• [YOUR INSTRUCTIONS] Any pictures in the records below must be left out when you repeat the lines from the line containing "The camera went 20" through the line containing "The camera went 140" exactly.

• [DATA SHOWN]
[Start of Attachment]
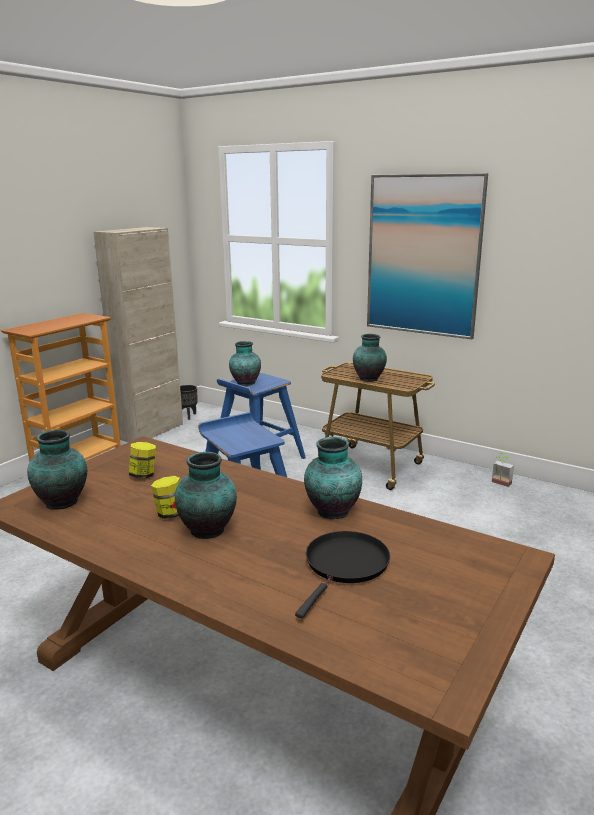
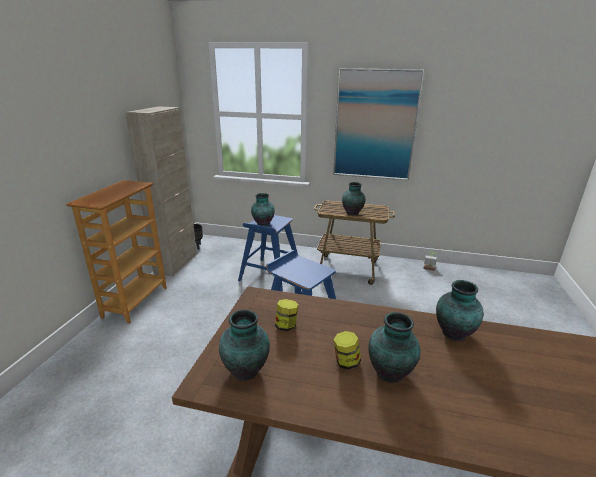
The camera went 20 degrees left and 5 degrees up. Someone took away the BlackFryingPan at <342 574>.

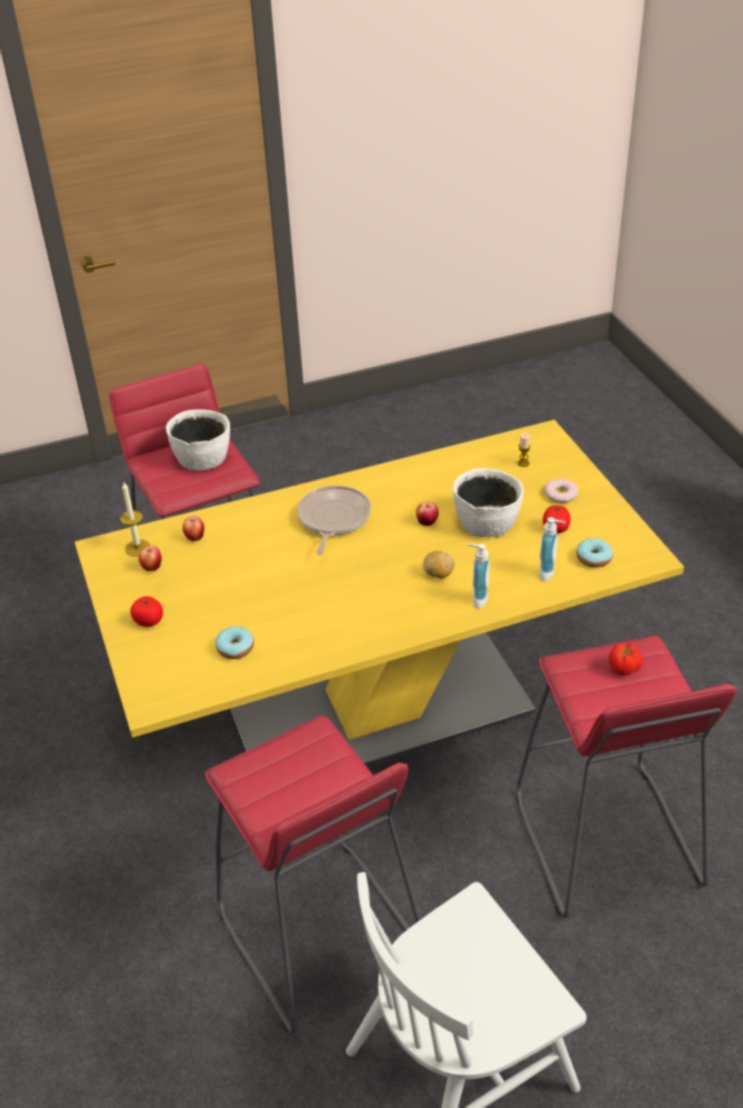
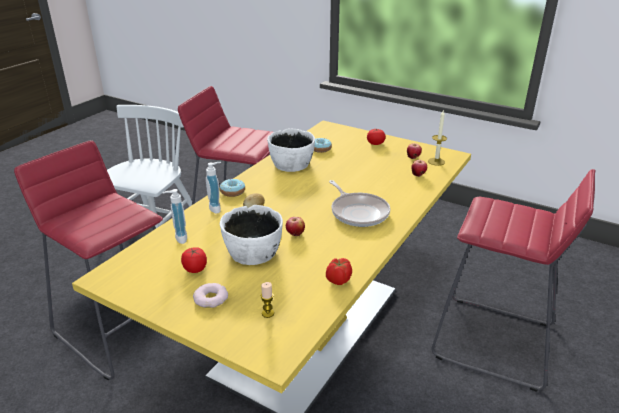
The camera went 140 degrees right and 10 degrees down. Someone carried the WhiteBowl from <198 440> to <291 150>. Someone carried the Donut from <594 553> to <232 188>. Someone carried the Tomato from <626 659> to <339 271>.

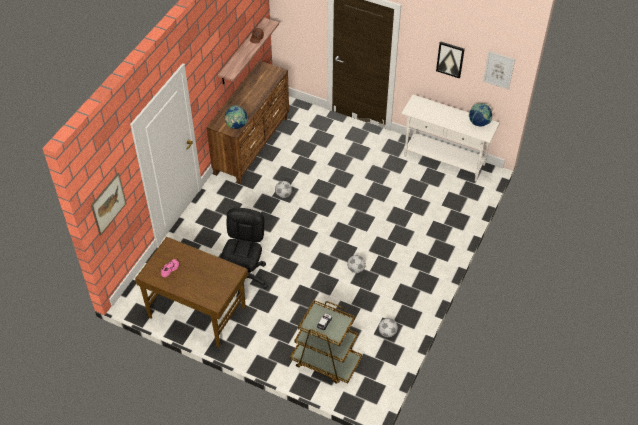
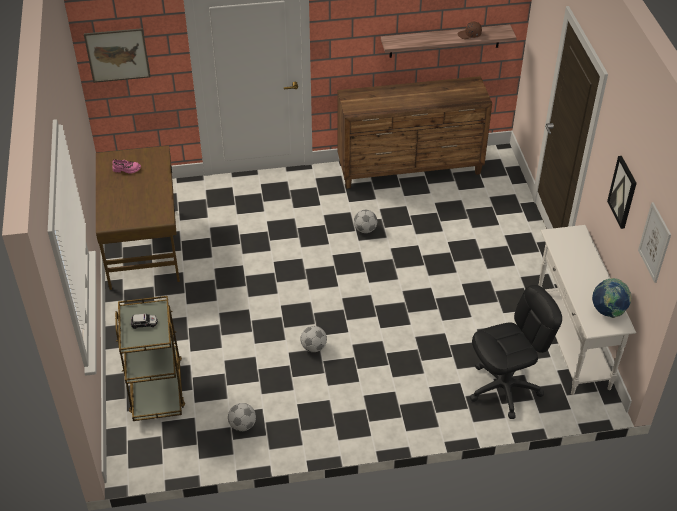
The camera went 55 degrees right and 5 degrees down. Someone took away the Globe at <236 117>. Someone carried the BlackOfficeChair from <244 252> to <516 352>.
[End of Attachment]
[Start of Attachment]
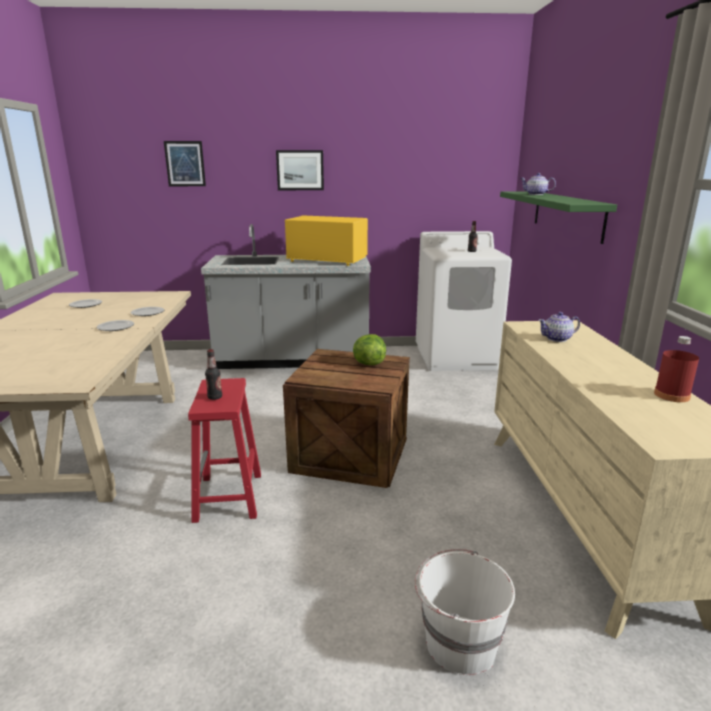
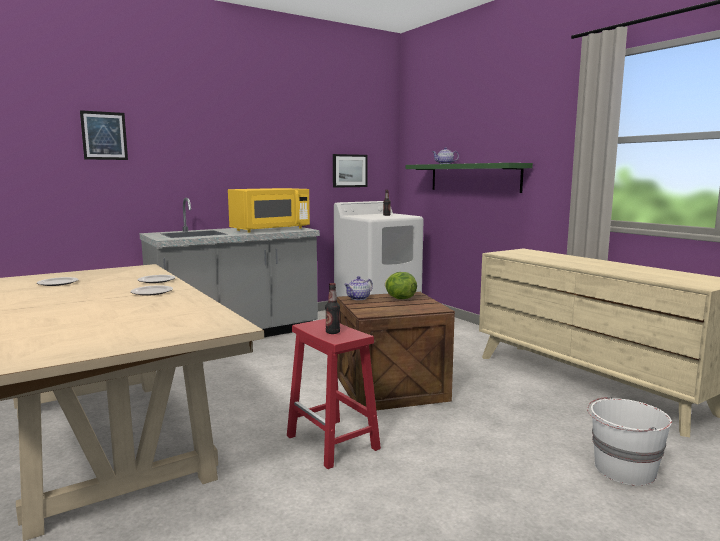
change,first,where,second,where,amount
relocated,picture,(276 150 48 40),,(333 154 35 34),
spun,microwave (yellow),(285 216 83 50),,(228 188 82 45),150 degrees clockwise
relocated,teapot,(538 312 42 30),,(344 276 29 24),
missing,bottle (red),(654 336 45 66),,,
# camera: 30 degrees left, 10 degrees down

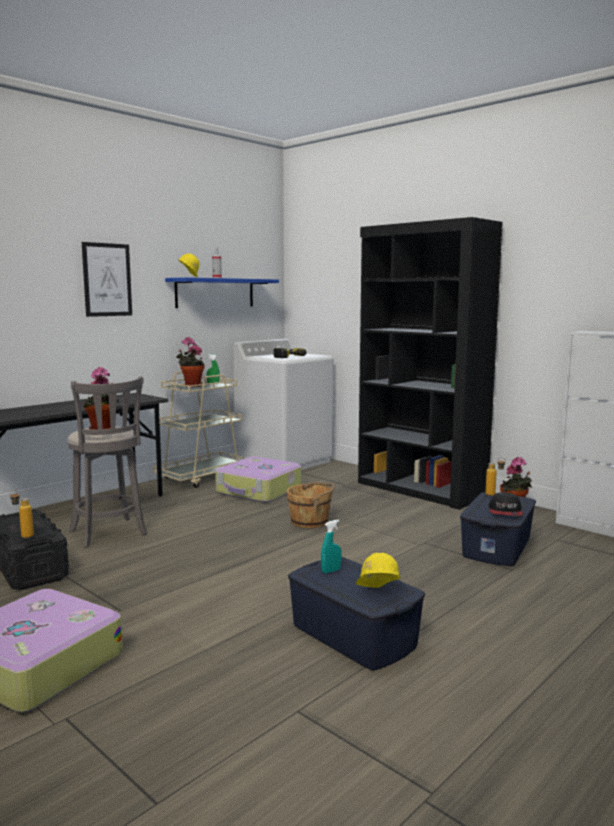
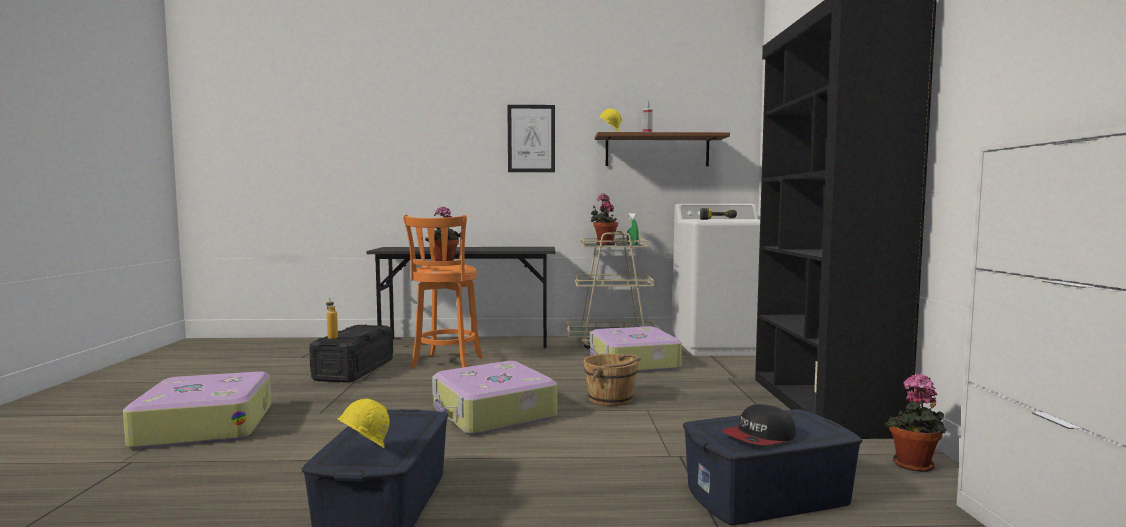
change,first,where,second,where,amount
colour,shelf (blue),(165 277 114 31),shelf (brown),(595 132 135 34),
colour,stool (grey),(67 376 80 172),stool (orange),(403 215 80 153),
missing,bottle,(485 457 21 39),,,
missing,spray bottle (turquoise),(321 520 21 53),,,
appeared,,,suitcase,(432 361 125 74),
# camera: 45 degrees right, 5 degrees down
[End of Attachment]
[Start of Attachment]
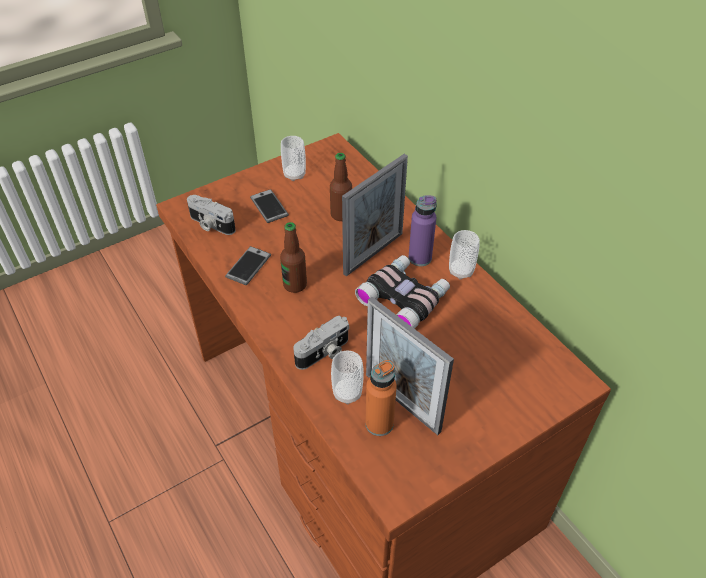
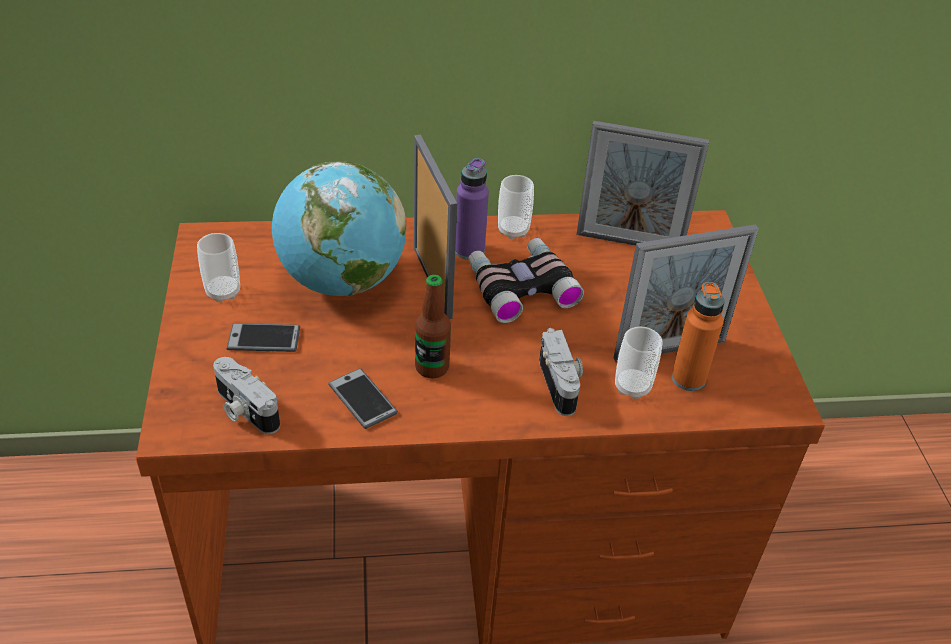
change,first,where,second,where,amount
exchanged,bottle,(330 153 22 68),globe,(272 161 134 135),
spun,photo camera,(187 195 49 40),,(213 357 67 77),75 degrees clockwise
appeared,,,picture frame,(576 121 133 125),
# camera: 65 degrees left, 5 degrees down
[End of Attachment]
• [TASK SOLUTION]
The camera went 20 degrees left and 5 degrees up. Someone took away the BlackFryingPan at <342 574>.

The camera went 140 degrees right and 10 degrees down. Someone carried the WhiteBowl from <198 440> to <291 150>. Someone carried the Donut from <594 553> to <232 188>. Someone carried the Tomato from <626 659> to <339 271>.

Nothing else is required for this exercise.